- Born: 14 May 1888 Sieniawa, Austro-Hungarian Empire, (now Poland)
- Died: 21 February 1955 (aged 66) Zagreb, SFR Yugoslavia, (now Croatia)
- Children: Teodor Grüner (son)

= Bernard Grüner =

Bernard Grüner (14 May 1888 – 21 February 1955) was a Croatian-Jewish composer, hazzan of the Dohány Street Synagogue and chief hazzan of the Jewish Community in Zagreb.

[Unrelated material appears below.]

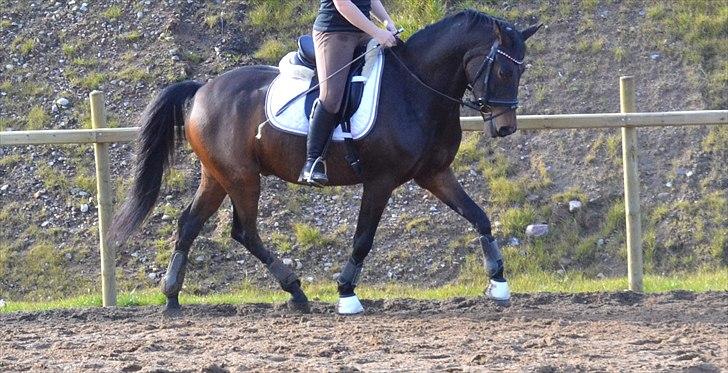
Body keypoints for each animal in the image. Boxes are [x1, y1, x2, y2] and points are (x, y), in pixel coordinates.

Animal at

Grüner was born in Sieniawa, Poland (then part of the Austro-Hungarian Empire) on 14 May 1888. As a child, when he was nine years old, Grüner was a known singer in the Budapest Jewish circles. He finished elementary school and three years of economic high school in Budapest, where he also attended Yeshiva. In Szatmár County he gained his orthodox rabbinical college degree. Grüner studied for hazzan with the Hungarian State Opera House scholarship. In 1913, his first hazzan position was in Nitra, Slovakia. From 1918 to 1923, Grüner served as hazzan at the Dohány Street Synagogue in Budapest. In Székesfehérvár, Hungary he served as hazzan from 1923 to 1929. In 1929, Grüner moved to Zagreb where he was appointed as the hazzan at the Zagreb Synagogue. In 1941 during the destruction of a Zagreb Synagogue Grüner saved, with help from Croatian composer Franjo Lučić, the Torah rolls and organ. Grüner was taken to prison at Savska street by Ustaše, but under the influence of the Archbishop of Zagreb, Aloysius Stepinac, he was soon released and managed to survive the Holocaust. From the beginning of his service as hazzan in Nitra, he wrote down the chants that he used in a synagogue services. Grüner chants, from 1906 to 1938, were incorporated into five manuscripts that are saved at his son personal library. With in the Grüner manuscript collection there are also chants of Salomon Sulzer, Louis Lewandowski and Samuel Naumbourg. Grüner composed over 70 synagogue chants. With his death in 1955, Croatian synagogue chants tradition was stopped.

In 2012, music notes book "Synagogue chants of Bernard Grüner" was presented at the Jewish community Zagreb.